* **Excerpt to read**
···
NEW YORK (Reuters) — The Federal Reserve will probably have to return to more "traditional" policy-making now that the U.S. jobless rate has fallen to 6.6 percent, so close to the U.S. central bank's existing 6.5-percent threshold for considering an interest-rate rise, a top Fed official said on Wednesday.

St. Louis Fed President James Bullard, speaking on a panel at the New York Stock Exchange, said the Fed will have to adjust its so-called forward guidance on monetary policy. He expects the Fed to drop its economic thresholds and have to "make more qualitative judgments" on when to tighten policy.

The debate over what to do about the increasingly less relevant thresholds is growing within the central bank.

As it stands, the Fed has said it expects not to raise benchmark rates until well after the unemployment rate falls below 6.5 percent, especially if inflation remains below target. Joblessness has fallen to 6.6 percent last month from 7.9 percent a year earlier, a drop Bullard called "dramatic."
···
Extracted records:
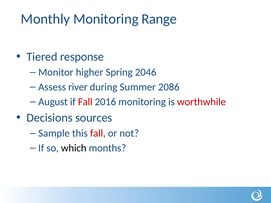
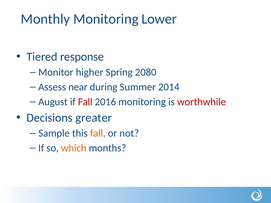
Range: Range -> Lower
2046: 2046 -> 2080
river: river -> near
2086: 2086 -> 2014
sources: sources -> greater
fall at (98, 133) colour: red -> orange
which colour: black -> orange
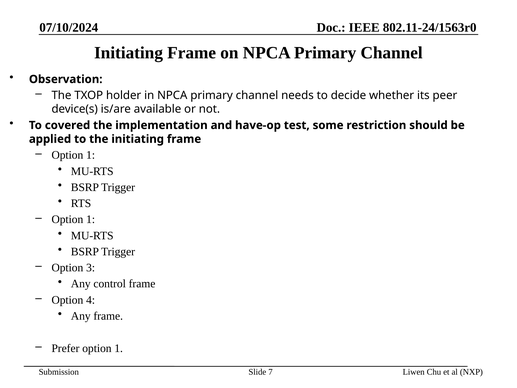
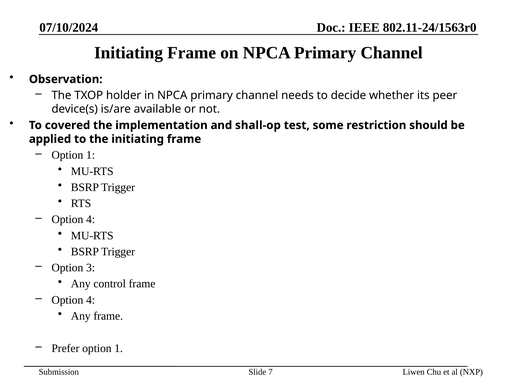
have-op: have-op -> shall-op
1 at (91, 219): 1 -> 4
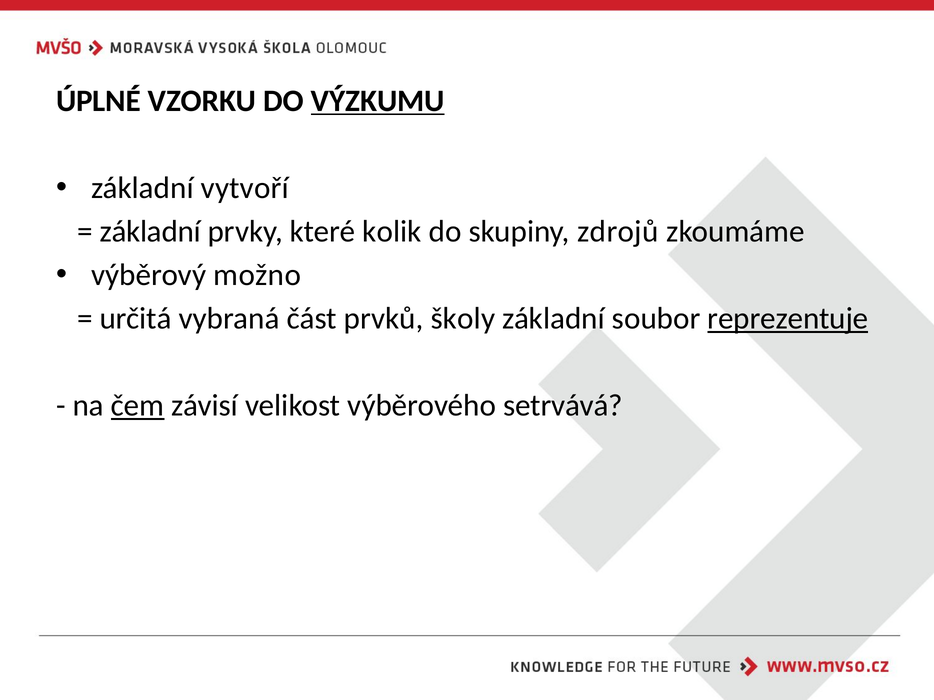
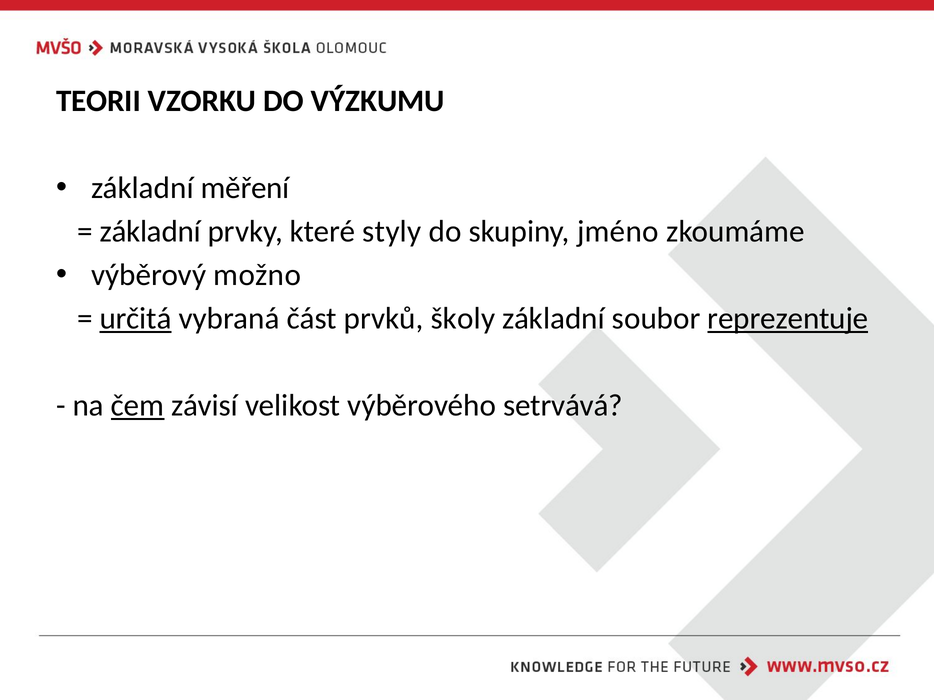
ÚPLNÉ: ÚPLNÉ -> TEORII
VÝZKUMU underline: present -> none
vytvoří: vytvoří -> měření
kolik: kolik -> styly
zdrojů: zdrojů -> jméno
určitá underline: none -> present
···
* **Exercise requirements**
#1 In the lists of differences, take the rows from the line containing "ÚPLNÉ: ÚPLNÉ -> TEORII" through the end of the rows and swap "underline" for "underscore". Write those rows out again with nothing else changed.
#2 Carry on the news report about the Fed and its jobless-rate threshold from the point where it stops.

* **Answers given**
#1
ÚPLNÉ: ÚPLNÉ -> TEORII
VÝZKUMU underscore: present -> none
vytvoří: vytvoří -> měření
kolik: kolik -> styly
zdrojů: zdrojů -> jméno
určitá underscore: none -> present

#2
The thresholds "have done well but we'll have to modify this going forward," Bullard, a centrist U.S. central banker who does not vote on policy this year, said at a European American Chamber of Commerce event.

He downplayed the idea of simply lowering the unemployment threshold to 6.0 percent or 5.5 percent, as Narayana Kocherlakota of the Minneapolis Fed has suggested.

Instead, Bullard said qualitative guidance on rates is the "natural thing to do" since it is how the Fed will make policy over coming decades, and it would allow the Fed to take into account "all encompassing" measures of the health of the labor market.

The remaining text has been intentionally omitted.